(Revision comparison data)
-- Opening Marker --

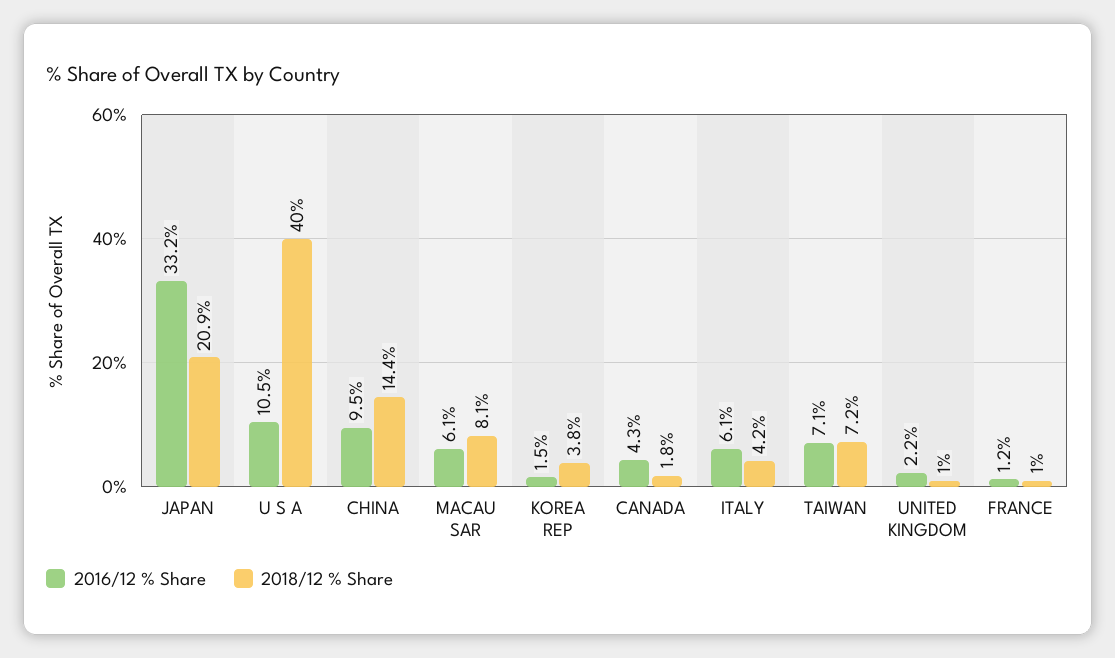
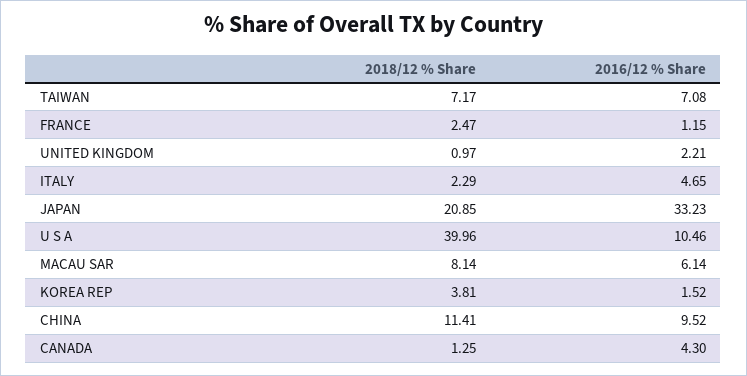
  {
    "2016/12 % Share": {
      "JAPAN": 33.23,
      "U S A": 10.46,
      "CHINA": 9.52,
      "MACAU SAR": 6.14,
      "KOREA REP": 1.52,
      "CANADA": 4.3,
-     "ITALY": 6.1,
+     "ITALY": 4.65,
      "TAIWAN": 7.08,
      "UNITED KINGDOM": 2.21,
      "FRANCE": 1.15
    },
    "2018/12 % Share": {
      "JAPAN": 20.85,
      "U S A": 39.96,
-     "CHINA": 14.4,
+     "CHINA": 11.41,
      "MACAU SAR": 8.14,
      "KOREA REP": 3.81,
-     "CANADA": 1.8,
+     "CANADA": 1.25,
-     "ITALY": 4.2,
+     "ITALY": 2.29,
      "TAIWAN": 7.17,
      "UNITED KINGDOM": 0.97,
-     "FRANCE": 1
+     "FRANCE": 2.47
    }
  }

-- Closing Marker --

### WHAT THIS TASK INVOLVES
Output the records verbatim without pictures.

### RESULT FOR THIS EXERCISE
  {
    "2016/12 % Share": {
      "JAPAN": 33.23,
      "U S A": 10.46,
      "CHINA": 9.52,
      "MACAU SAR": 6.14,
      "KOREA REP": 1.52,
      "CANADA": 4.3,
-     "ITALY": 6.1,
+     "ITALY": 4.65,
      "TAIWAN": 7.08,
      "UNITED KINGDOM": 2.21,
      "FRANCE": 1.15
    },
    "2018/12 % Share": {
      "JAPAN": 20.85,
      "U S A": 39.96,
-     "CHINA": 14.4,
+     "CHINA": 11.41,
      "MACAU SAR": 8.14,
      "KOREA REP": 3.81,
-     "CANADA": 1.8,
+     "CANADA": 1.25,
-     "ITALY": 4.2,
+     "ITALY": 2.29,
      "TAIWAN": 7.17,
      "UNITED KINGDOM": 0.97,
-     "FRANCE": 1
+     "FRANCE": 2.47
    }
  }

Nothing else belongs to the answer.